There was a pretty good storm late Saturday and into pre-sunrise Sunday morning.  Sunday sunrise broke showery with a west wind.  It was a good day to go seawatching for birds that would normally be out in the deeper ocean, but last night blown inland by the weather.

So Michelle and I hopped into the car and drove south to Silver Point, a view point along Hwy 101 at the south end of Cannon Beach.

We arrived at 07:50.  The light conditions were early morning dim, but held the promise of a not too rainy day.  We began the watch.  The protocol is not really that complicated: stand in one spot, scan the ocean, identify birds as they go by.

Northern Fulmars… lots of fulmars, scoters, loons… lots of loons, mostly Pacific Loons… gulls… more loons.

Then the odd kittiwake went by, not more than 20 minutes into the watch.

Kittiwakes have a particular look and behavior that is reliably distinctive.  The buoyant flight style of a small gull or tern and ink-dipped wingtips that show almost no trace of white, but this bird was darker looking and maybe a bit small; uniform gray from above all the way to the black wingtips and there were the dusky looking under-wings.  These were the field marks of the wrong kittiwake…

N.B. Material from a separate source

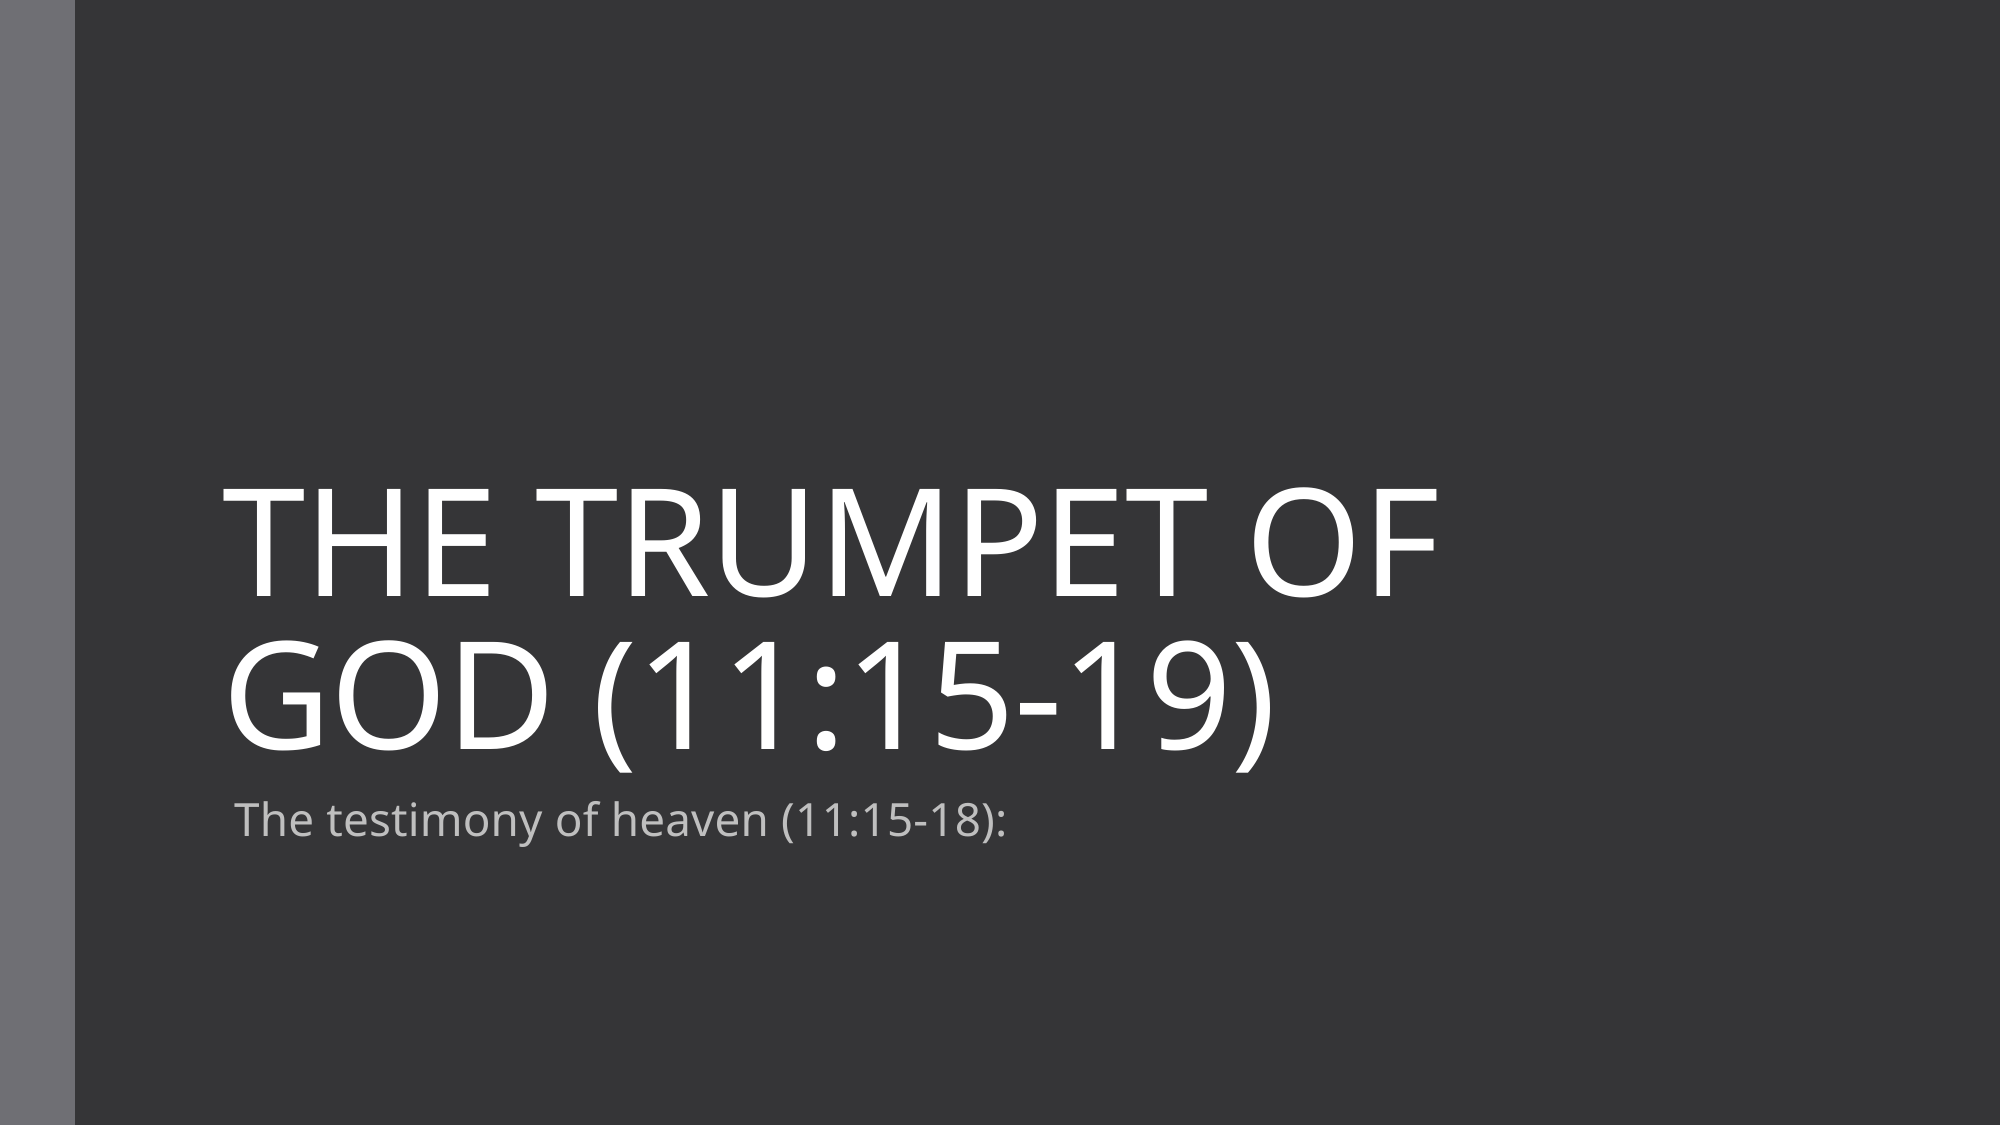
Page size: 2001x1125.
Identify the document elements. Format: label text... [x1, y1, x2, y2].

title THE TRUMPET OF GOD (11:15-19) [206, 124, 1752, 787]
subtitle The testimony of heaven (11:15-18): [206, 787, 1752, 1066]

Black-legged Kittiwakes are pretty common on the North Coast in the fall and winter.  On a good, stormy day 100′s can be seen off the Columbia River.  Young Black-legged Kittiwakes have a diagnostic black “M” shape on the upper wings formed by the leading primaries and wing coverts.  Adults are gray above with paler inner parts to the primaries and those ink-dipped wingtips.  Their under-wings are white in both 1st winter youngsters and winter adults.

Black-legged Kittiwake

Seawatching is all about letting go of what just went by and staying focused for the next bird.  It is very rare for birds to linger long enough for a second look and even rarer that they are close enough for proper photo documentation.  I was left to make a quick sketch of what I saw and get back to watching.  And I saw plenty of Black-legged Kittiwakes over the next 2 hours.  None of them looked like this first, singular bird.  It kind of had to be the other kittiwake.  The rare one:  RED-LEGGED KITTIWAKE.  There are currently 10 accepted records for Oregon (including one that was found in Jewell and brought to the rehab center).  I’m not sure I got a big enough piece of this bird to pass muster with the OBRC.

Over rest of the morning we built up a list of 44 species with spectacular numbers of California Gulls and Pacific Loons.  We saw Elegant Terns, Common Terns, Sabine’s Gull and Bonaparte’s Gulls.  All kinds of good stuff.  The complete list is HERE.

Other folks, at other locations along the coast also saw plenty of interesting seabirds.

After two and a half hours of watching, we drove back to Astoria and I went chasing a Tropical Kingbird.